“I bet you twenty to ten,” the sick man insisted. “What’s eatin’ you, anyway?”

“You live, me lose, me pay you,” the steward explained. “You die, I win, you dead; no pay me.”

Still grinning and shaking his head, he went his way.

“Just the same, sir, it’ll be rich testimony,” Davis chuckled. “An’ can’t you see the reporters eatin’ it up?”

The Asiatic clique in the cook’s room has its suspicions about the death of Marinkovich, but will not voice them. Beyond shakings of heads and dark mutterings, I can get nothing out of Wada or the steward. When I talked with the sail-maker, he complained that his injured hand was hurting him and that he would be glad when he could get to the surgeons in Seattle. As for the murder, when pressed by me, he gave me to understand that it was no affair of the Japanese or Chinese on board, and that he was a Japanese.

But Louis, the Chinese half-caste with the Oxford accent, was more frank. I caught him aft from the galley on a trip to the lazarette for provisions.

“We are of a different race, sir, from these men,” he said; “and our safest policy is to leave them alone. We have talked it over, and we have nothing to say, sir, nothing whatever to say. Consider my position. I work for’ard in the galley; I am in constant contact with the sailors; I even sleep in their section of the ship; and I am one man against many. The only other countryman I have on board is the steward, and he sleeps aft. Your servant and the two sail-makers are Japanese. They are only remotely kin to us, though we’ve agreed to stand together and apart from whatever happens.”

“There is Shorty,” I said, remembering Mr.

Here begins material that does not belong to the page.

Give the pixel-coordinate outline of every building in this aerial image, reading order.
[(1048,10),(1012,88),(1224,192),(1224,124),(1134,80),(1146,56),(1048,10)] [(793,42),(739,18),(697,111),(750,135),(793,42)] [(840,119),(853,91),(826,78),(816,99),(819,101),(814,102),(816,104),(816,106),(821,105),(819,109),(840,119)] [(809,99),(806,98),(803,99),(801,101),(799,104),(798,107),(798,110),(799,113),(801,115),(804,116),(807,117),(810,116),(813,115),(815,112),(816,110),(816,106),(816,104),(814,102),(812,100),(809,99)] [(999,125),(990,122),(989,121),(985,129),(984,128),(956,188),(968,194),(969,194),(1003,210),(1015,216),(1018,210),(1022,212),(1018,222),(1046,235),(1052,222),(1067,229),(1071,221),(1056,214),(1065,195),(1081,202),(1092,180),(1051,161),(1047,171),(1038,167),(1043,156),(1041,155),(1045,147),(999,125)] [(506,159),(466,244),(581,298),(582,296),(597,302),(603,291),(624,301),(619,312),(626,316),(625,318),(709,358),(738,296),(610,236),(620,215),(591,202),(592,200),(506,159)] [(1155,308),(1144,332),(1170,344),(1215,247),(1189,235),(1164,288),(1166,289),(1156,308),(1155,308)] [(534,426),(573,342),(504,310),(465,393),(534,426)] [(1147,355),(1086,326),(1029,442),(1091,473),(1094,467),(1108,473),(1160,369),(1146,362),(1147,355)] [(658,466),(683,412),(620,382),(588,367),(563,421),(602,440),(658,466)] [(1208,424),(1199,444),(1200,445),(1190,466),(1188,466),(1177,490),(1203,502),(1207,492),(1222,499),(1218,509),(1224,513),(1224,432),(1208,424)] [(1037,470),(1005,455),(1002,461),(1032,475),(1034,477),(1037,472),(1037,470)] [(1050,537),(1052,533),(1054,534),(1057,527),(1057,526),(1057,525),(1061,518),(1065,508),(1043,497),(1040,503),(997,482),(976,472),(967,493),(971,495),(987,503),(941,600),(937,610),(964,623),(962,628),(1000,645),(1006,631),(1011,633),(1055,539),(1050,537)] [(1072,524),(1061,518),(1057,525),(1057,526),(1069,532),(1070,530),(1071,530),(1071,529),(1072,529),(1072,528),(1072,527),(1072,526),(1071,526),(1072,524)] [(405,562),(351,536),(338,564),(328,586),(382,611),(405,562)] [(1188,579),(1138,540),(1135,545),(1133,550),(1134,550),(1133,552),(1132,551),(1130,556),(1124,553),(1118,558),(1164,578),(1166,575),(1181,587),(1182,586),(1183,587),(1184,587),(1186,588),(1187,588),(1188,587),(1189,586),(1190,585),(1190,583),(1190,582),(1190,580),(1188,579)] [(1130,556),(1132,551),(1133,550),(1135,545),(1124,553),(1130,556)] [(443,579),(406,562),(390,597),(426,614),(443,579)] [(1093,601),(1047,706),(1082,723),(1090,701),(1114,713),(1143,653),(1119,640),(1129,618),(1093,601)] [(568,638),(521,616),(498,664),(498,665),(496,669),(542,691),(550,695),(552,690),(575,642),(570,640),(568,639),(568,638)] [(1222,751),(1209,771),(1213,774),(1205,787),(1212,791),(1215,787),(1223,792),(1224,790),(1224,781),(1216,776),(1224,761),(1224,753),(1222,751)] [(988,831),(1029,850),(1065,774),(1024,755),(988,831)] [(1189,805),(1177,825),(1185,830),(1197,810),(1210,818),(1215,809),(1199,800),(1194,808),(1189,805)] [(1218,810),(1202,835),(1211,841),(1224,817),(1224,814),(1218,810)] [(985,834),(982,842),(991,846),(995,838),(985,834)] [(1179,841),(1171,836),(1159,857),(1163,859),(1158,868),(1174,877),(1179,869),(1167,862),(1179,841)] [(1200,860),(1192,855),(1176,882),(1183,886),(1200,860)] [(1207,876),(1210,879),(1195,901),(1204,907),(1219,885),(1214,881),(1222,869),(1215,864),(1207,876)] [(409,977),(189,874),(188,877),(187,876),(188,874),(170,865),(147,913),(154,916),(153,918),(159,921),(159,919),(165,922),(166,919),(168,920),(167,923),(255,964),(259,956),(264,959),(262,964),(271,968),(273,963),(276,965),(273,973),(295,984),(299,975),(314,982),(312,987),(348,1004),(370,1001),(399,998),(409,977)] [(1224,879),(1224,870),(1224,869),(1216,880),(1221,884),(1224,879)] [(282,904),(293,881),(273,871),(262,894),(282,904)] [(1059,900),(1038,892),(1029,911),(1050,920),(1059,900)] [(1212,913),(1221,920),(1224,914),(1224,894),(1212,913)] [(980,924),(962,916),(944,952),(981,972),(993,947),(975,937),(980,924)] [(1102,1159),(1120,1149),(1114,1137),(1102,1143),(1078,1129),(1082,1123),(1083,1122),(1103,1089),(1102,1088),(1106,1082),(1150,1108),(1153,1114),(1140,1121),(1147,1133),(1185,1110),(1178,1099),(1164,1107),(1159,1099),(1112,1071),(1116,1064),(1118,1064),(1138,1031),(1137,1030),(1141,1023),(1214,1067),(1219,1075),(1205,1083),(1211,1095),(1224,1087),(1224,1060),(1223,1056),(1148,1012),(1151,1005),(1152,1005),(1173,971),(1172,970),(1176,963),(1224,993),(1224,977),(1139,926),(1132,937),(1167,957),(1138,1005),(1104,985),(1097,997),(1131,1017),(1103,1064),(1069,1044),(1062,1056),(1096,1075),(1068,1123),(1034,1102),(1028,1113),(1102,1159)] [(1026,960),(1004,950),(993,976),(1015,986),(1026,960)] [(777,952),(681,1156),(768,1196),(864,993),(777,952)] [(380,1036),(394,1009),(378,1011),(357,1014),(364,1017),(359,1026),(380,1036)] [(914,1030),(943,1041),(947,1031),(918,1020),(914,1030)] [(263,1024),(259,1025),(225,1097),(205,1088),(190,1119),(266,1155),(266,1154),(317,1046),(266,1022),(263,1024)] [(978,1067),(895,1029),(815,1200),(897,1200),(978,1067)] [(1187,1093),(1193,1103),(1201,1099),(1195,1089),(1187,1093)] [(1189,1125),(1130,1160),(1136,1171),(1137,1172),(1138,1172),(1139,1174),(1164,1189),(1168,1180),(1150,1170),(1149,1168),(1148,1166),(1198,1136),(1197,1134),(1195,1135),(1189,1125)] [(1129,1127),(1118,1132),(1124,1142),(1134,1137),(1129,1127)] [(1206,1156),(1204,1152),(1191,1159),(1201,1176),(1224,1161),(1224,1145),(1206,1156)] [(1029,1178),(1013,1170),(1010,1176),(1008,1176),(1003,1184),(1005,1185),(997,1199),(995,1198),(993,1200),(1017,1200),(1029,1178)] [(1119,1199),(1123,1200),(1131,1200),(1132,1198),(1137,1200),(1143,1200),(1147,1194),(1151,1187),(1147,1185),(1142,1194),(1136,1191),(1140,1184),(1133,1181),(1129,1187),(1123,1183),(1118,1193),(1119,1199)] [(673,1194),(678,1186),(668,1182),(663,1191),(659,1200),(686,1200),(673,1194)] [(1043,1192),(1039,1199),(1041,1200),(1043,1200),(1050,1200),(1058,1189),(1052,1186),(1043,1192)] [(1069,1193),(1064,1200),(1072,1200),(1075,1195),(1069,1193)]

Pike’s diagnosis of his mixed nationality.

“But we do not recognize him, sir,” Louis answered suavely. “He is Portuguese; he is Malay; he is Japanese, true; but he is a mongrel, sir, a mongrel and a bastard. Also, he is a fool. And please, sir, remember that we are very few, and that our position compels us to neutrality.”

“But your outlook is gloomy,” I persisted. “How do you think it will end?”